07 April 2008


On Saturday night Eric and I went over to Phil and Annemarie's house for dinner and games. Phil happens to be the branch president. He is crazy about games, and he's a big-time trash-talker. He kind of reminds me of Andrew. Because here he is rubbing it in that you lost a die, yet he only has one left. I guess if you take it seriously it could be really annoying. But we were warned, so we felt justified and just dishing it right back. It was a fun time!

Phil and Annemarie have three really cute kids. One of them is four, and his name is Jared. Yes, stories are coming.

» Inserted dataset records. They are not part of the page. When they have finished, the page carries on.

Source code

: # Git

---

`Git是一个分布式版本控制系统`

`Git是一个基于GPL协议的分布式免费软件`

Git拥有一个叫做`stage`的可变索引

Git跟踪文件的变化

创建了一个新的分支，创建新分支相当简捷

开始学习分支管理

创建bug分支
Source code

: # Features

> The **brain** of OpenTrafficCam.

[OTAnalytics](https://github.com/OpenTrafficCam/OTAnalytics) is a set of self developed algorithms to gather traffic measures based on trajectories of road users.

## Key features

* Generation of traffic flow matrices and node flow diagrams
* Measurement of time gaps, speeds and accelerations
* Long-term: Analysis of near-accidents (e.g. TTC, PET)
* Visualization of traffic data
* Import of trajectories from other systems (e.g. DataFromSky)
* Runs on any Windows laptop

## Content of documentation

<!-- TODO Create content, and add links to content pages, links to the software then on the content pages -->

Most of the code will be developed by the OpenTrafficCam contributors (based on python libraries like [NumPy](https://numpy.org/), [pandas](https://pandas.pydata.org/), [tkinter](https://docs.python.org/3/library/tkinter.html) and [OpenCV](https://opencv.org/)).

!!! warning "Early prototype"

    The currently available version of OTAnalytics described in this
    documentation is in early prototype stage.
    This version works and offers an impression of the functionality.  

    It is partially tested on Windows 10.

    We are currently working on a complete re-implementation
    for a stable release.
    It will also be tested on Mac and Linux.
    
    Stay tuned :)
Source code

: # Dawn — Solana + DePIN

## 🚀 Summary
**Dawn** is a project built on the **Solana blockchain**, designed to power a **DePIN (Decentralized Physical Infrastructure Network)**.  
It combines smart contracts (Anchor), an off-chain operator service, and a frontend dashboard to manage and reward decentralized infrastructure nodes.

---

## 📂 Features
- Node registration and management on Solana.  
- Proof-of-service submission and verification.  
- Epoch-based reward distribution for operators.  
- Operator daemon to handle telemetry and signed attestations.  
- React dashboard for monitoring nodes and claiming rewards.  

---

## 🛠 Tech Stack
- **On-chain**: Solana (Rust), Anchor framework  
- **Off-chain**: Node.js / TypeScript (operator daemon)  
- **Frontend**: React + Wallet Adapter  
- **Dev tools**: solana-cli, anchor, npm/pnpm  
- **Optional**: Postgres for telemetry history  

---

This is paua (pronounced pow-uh). It grows in the ocean. (In America it's called abalone.) You can go diving for it. Just pick it up, and if you are fast enough, the little muscle-like creatures won't attach themselves to the nearest rock. Paua are useful for two things: one, the meat is very tasty (or so I'm told) and two, their shells are really beautiful. Somebody in the household had gone out and caught a couple of paua and placed them in a bowl for later consumption. These paua were still alive, and of course this was very fascinating to the little boys, especially Jared. Phil brought the bowl of paua over to me so that I could see them, and they happened to be very active at the time, moving around quite a bit. It's rather difficult to explain how they move since they live in shells and are invertebrates but the best description is that they were flexing.

Anyway, cute little Jared was touching the paua and encouraging me to do the same. As you might expect, I was not keen to touch the black, gooey thing. So, I told Jared that I really didn't want to, and he told me, "But he likes it." Jared continued to enumerate to me all the wonders of paua, how yummy they are and such. This was funny because when he first showed them to me, I asked him if he had ever had it, but he said that he hadn't. As the conversation continued, Jared told me how to prepare paua. "Scoop it out of the shell. Put it in a pan. Turn on the stove so it gets hot. Let the paua get hot in the pan until it is cooked, " and so on. The funny thing was, when I asked how to cook it, my question was directed to a grown-up and I pretty much missed the answer, except I think it can involve coconut milk.

And, the best of all. When I asked Jared what his favorite food was, he assured me, of course, that it was paua.

I don't think that story translate very well written down, but this kid was darn funny! And cute. And, his mom told me that he has had paua, and she's pretty sure it wasn't his favorite food.